Turquoise blues, botanical greens, coral pinks, and sunflower yellows are all excellent options,” says Daniela Serrano, marketing assistant at Quinta Style, in Almancil, who points out that Viva Magenta, an exuberant shade of red, is the Pantone colour for 2023.
It may not be new, but the movement towards sustainable and eco-friendly materials is an undeniably growing trend, both in furniture and fabrics, with organic elements such as wood or stone. These materials add warmth and texture to a space and can be used in various ways, from accent walls to furniture pieces..
Natural fabrics like linen or cotton are becoming more popular, and so are textured materials, such as bouclé, mohair or wool, creating a cosy and inviting atmosphere. Playing with contrasting colours and different textures is also a trend this season, creating a striking visual effect and adding depth and dimension to a room.
Statement vases and large plants are taking centre stage this season. These unique accents can add character to any living room or bedroom. “Vases are versatile accessories that come in many shapes, sizes, materials and colours to complement any décor style, creating a focal point within a room. They can also bring nature indoors by adding flowers or plants,” notes Daniela Serrano.
Arnold Aarssen agrees. For him, ceramic art pieces are the way to go: “Ceramic designer vases, organic shapes, and large plants with green leaves”, both indoors and outdoors.
Wabi-sabi, the Japanese philosophy which sees beauty in imperfection, is also staying this year. So, avoid an overly curated look. In fact, perfectly imperfect pieces and a dose of individuality are what will really set your home apart from the rest.
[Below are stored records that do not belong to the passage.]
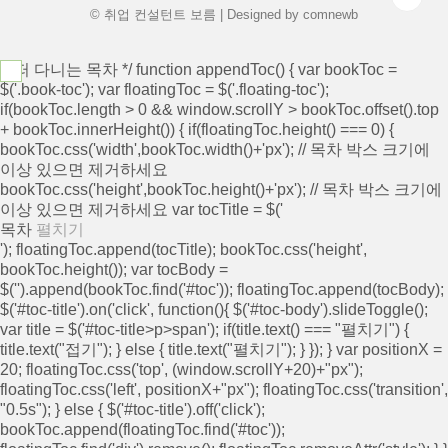
© 취업 컨설턴트 보름 | Designed by
comnewb
/* 떠 다니는 목차 */ function appendToc() { var bookToc =
$('.book-toc'); var floatingToc = $('.floating-toc');
if(bookToc.length > 0 && window.scrollY > bookToc.offset().top
+ bookToc.innerHeight()) { if(floatingToc.height() === 0) {
bookToc.css('width',bookToc.width()+'px'); // 목차 박스 크기에
이상 있으면 제거하세요
bookToc.css('height',bookToc.height()+'px'); // 목차 박스 크기에
이상 있으면 제거하세요 var tocTitle = $('
목차
펼치기
'); floatingToc.append(tocTitle); bookToc.css('height',
bookToc.height()); var tocBody =
$('
').append(bookToc.find('#toc')); floatingToc.append(tocBody);
$('#toc-title').on('click', function(){ $('#toc-body').slideToggle();
var title = $('#toc-title>p>span'); if(title.text() === "펼치기") {
title.text("접기"); } else { title.text("펼치기"); } }); } var positionX =
20; floatingToc.css('top', (window.scrollY+20)+"px");
floatingToc.css('left', positionX+"px"); floatingToc.css('transition',
"0.5s"); } else { $('#toc-title').off('click');
bookToc.append(floatingToc.find('#toc'));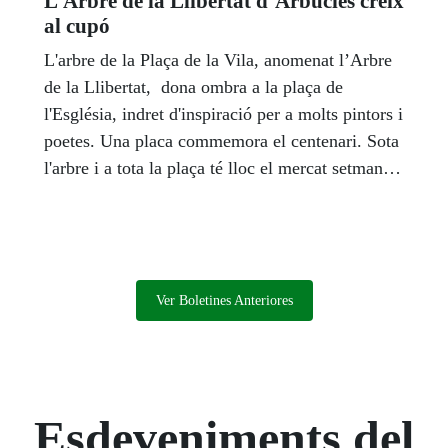
L’Arbre de la Llibertat d’Arbúcies creix
al cupó
L'arbre de la Plaça de la Vila, anomenat l’Arbre
de la Llibertat, dona ombra a la plaça de
l'Església, indret d'inspiració per a molts pintors i
poetes. Una placa commemora el centenari. Sota
l'arbre i a tota la plaça té lloc el mercat setmanal.
És considerat com a Arbre Monumental.
Ver Boletines Anteriores
Esdeveniments del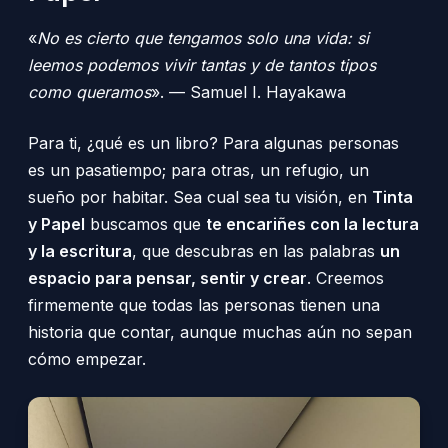
«
No es cierto que tengamos solo una vida: si
leemos podemos vivir tantas y de tantos tipos
como queramos
». — Samuel I. Hayakawa
Para ti, ¿qué es un libro? Para algunas personas
es un pasatiempo; para otras, un refugio, un
sueño por habitar. Sea cual sea tu visión, en
Tinta
y Papel
buscamos que
te encariñes con la lectura
y la escritura
, que descubras en las palabras
un
espacio para pensar, sentir y crear
. Creemos
firmemente que todas las personas tienen una
historia que contar, aunque muchas aún no sepan
cómo empezar.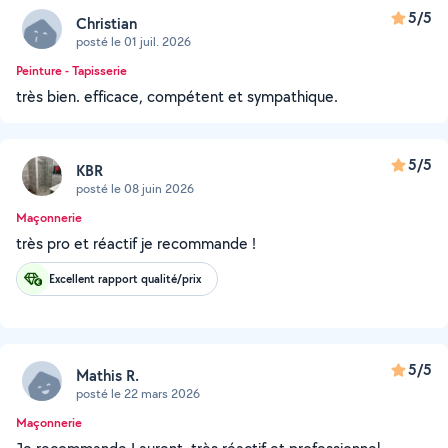
5/5
Christian
posté le 01 juil. 2026
Peinture - Tapisserie
très bien. efficace, compétent et sympathique.
5/5
KBR
posté le 08 juin 2026
Maçonnerie
très pro et réactif je recommande !
Excellent rapport qualité/prix
5/5
Mathis R.
posté le 22 mars 2026
Maçonnerie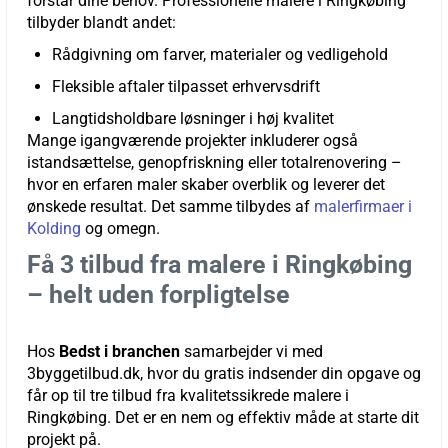
forstår dine behov. Professionelle malere i Ringkøbing
tilbyder blandt andet:
Rådgivning om farver, materialer og vedligehold
Fleksible aftaler tilpasset erhvervsdrift
Langtidsholdbare løsninger i høj kvalitet
Mange igangværende projekter inkluderer også
istandsættelse, genopfriskning eller totalrenovering –
hvor en erfaren maler skaber overblik og leverer det
ønskede resultat. Det samme tilbydes af
malerfirmaer i
Kolding
og omegn.
Få 3 tilbud fra malere i Ringkøbing
– helt uden forpligtelse
Hos
Bedst i branchen
samarbejder vi med
3byggetilbud.dk, hvor du gratis indsender din opgave og
får op til tre tilbud fra kvalitetssikrede malere i
Ringkøbing. Det er en nem og effektiv måde at starte dit
projekt på.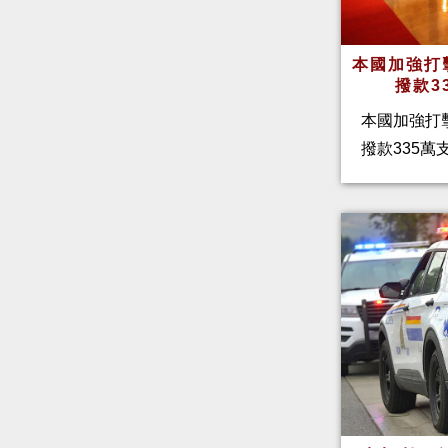
本國加強打
撥款3
本國加強打
撥款335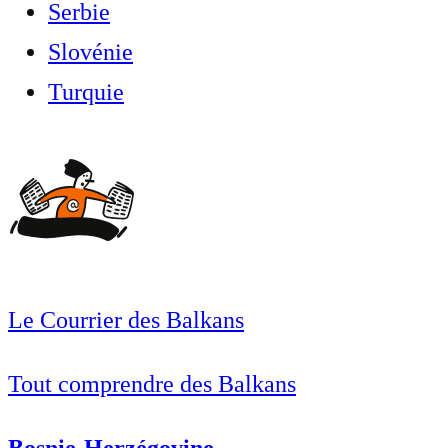
Serbie
Slovénie
Turquie
Le Courrier des Balkans
Tout comprendre des Balkans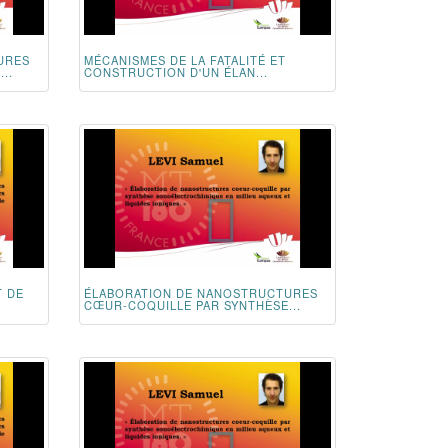
URES
MÉCANISMES DE LA FATALITÉ ET
..
CONSTRUCTION D'UN ÉLAN...
T DE
ÉLABORATION DE NANOSTRUCTURES
CŒUR-COQUILLE PAR SYNTHÈSE...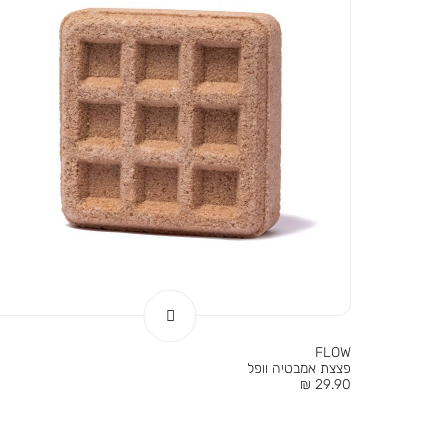
FLOW
פצצת אמבטיה וופל
מחיר
29.90 ₪
מוצר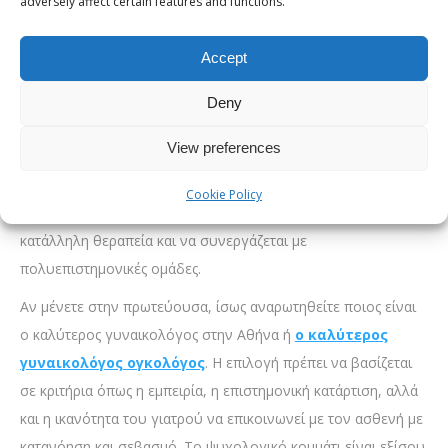
adversely affect certain features and functions.
Η σημασία της επιλογής εξειδικευμένου
Accept
ιατρού
Όταν υπάρχει υποψία ή διάγνωση καρκίνου των ωοθηκών,
Deny
είναι κρίσιμο να απευθυνθεί η ασθενής σε έμπειρο και
View preferences
εξειδικευμένο γιατρό. Ο
γυναικολόγος ογκολόγος
έχει την
κατάλληλη εκπαίδευση ώστε να χειρίζεται τις περίπλοκες
Cookie Policy
περιπτώσεις γυναικολογικών καρκίνων, να επιλέγει την
κατάλληλη θεραπεία και να συνεργάζεται με
πολυεπιστημονικές ομάδες.
Αν μένετε στην πρωτεύουσα, ίσως αναρωτηθείτε ποιος είναι
ο καλύτερος γυναικολόγος στην Αθήνα ή
ο καλύτερος
γυναικολόγος ογκολόγος
. Η επιλογή πρέπει να βασίζεται
σε κριτήρια όπως η εμπειρία, η επιστημονική κατάρτιση, αλλά
και η ικανότητα του γιατρού να επικοινωνεί με τον ασθενή με
κατανόηση και σεβασμό. Το ψυχολογικό κομμάτι είναι εξίσου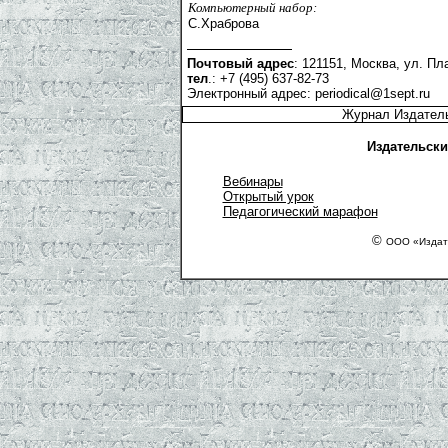
Компьютерный набор:
С.Храброва
Почтовый адрес
: 121151, Москва, ул. Пла
тел
.: +7 (495) 637-82-73
Электронный адрес:
periodical@1sept.ru
Журнал Издатель
Издательски
Вебинары
Открытый урок
Педагогический марафон
©
ООО «Издате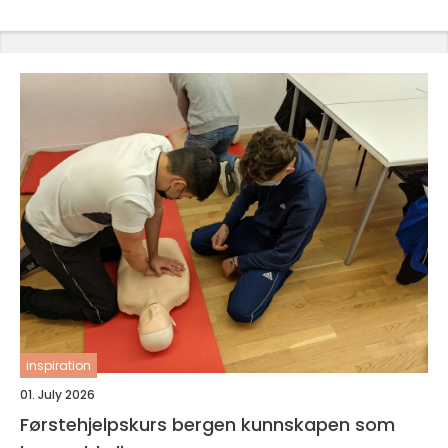
inspiration
01. July 2026
Førstehjelpskurs bergen kunnskapen som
Floors also reflect the sustainable trend, with castle stone flooring in ceramics, classic natural-looking terracotta ceramic tiles and stone bricks, which can both be used indoors and outdoors. Another option is resin flooring in monochromatic natural colours, which are practical and easy to keep clean.
Lighting is crucial when creating a relaxing atmosphere. The lighting style will depend on the type of architecture and the room itself. However, a traditional chandelier can look great in a very modern house, creating striking contrasts.
“Standing lamps come in various designs, from sleek and modern to more traditional and ornate. Some popular styles include tripod lamps, arc lamps, and torchiere lamps. When selecting a standing lamp, it’s essential to consider the size and scale of the lamp in the room,” advises Daniela Serrano. “An ample light may overpower a small space, whilst a small light may be lost in a larger room.”
It is also important to consider the type of bulb used, as this can impact the quality and colour of the light. Arnold Aarssen recommends dimmable lights with 3000 Kelvin for a warmer atmosphere. As for table or hanging lamps, these can be statement ‘60s designer lamps, bamboo or wooden frame lights or terracotta hanging fixtures for a more natural look.
Details, such as a scent or choice of plant, also play an essential role in decoration. Consider scented candles. A diffuser or a candle can continuously convey a feeling of wellness, with chamomile, green sencha, lavender, and cotton flower smells associated with spring. The details create the big picture and, this season, they are adding extra warmth and tranquillity to your home.